Quality assessment of economic analyses in pediatric urology.

Journal Article (Journal Article;Review;Systematic Review)

OBJECTIVE: To describe and evaluate economic analyses or economic evaluations in pediatric urologic literature, including study types such as cost-effectiveness analysis, which are increasingly common in the medical literature. METHODS: We performed a systematic literature review of the MEDLINE, EMBASE, and Cochrane databases (1990-2011) to identify economic analyses of pediatric urologic topics. Studies were evaluated using published quality metrics. We examined the analysis type, data sources, perspective, methodology, sensitivity analyses, and the reporting of methods, results, limitations, and conclusions. RESULTS: We identified 2945 nonduplicated studies, 60 of which met inclusion criteria. Economic analyses of pediatric urologic topics increased in number during the study period, from 1 study (2%) in 1990 to 7 (12%) in 2010 (P <.0001 for trend). The most common types of analyses were cost-effectiveness and cost-minimization (22 each, 37%), typically performed from the payer perspective (26 [43%]). Although 44 (73%) correctly identified the analysis type, only 21 (35%) correctly identified the study perspective. Optimal data sources were used in 7 studies (11%). Appropriate inflationary discounting was used in 17 of 53 (32%). Sensitivity analyses were not reported in 31 of 53 (58%). The descriptions of study methods were adequate in 43 studies (72%), assumptions were adequately reported in 42 (70%), and 37 (62%) adequately discussed limitations. CONCLUSION: Although economic analyses are increasing in the pediatric urologic literature, there is a need for standardization in methods and reporting. Future investigations should attempt to follow standardized reporting guidelines and should pay particular attention to reporting of methods and results, including a comprehensive discussion of limitations.

■ **Exercise details**
According to the pediatric urology abstract, how many of the identified studies met the inclusion criteria?

Dataset entries:
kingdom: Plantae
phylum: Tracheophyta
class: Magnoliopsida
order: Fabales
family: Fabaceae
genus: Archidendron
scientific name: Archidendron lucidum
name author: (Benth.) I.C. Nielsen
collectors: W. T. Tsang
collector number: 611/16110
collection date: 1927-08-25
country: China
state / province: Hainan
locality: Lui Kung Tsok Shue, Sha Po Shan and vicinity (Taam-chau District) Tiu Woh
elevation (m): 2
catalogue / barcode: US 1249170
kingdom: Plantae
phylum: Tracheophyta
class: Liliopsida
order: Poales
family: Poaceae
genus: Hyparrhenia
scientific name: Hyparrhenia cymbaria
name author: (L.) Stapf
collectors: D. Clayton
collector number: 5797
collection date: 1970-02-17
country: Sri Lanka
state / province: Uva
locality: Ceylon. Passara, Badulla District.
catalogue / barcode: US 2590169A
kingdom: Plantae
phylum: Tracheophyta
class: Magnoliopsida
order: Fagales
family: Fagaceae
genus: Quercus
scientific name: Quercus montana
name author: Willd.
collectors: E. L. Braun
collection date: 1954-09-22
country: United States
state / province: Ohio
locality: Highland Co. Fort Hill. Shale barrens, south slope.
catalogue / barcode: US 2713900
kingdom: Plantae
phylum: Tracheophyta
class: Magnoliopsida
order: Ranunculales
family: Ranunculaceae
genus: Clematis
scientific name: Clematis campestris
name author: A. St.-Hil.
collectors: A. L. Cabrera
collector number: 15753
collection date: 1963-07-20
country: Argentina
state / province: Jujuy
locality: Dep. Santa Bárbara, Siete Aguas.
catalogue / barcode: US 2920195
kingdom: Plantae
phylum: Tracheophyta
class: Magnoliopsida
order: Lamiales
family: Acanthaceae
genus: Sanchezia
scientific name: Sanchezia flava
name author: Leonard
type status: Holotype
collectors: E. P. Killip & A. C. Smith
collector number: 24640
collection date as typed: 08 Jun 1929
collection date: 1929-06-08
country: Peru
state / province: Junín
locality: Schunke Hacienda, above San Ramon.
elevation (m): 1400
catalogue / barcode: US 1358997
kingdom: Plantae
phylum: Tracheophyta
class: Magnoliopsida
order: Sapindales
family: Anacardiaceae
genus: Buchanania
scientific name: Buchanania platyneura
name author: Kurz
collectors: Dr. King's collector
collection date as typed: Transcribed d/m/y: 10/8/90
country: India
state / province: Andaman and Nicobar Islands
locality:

■ **Solution to the exercise**
60 of the 2945 nonduplicated studies met the inclusion criteria.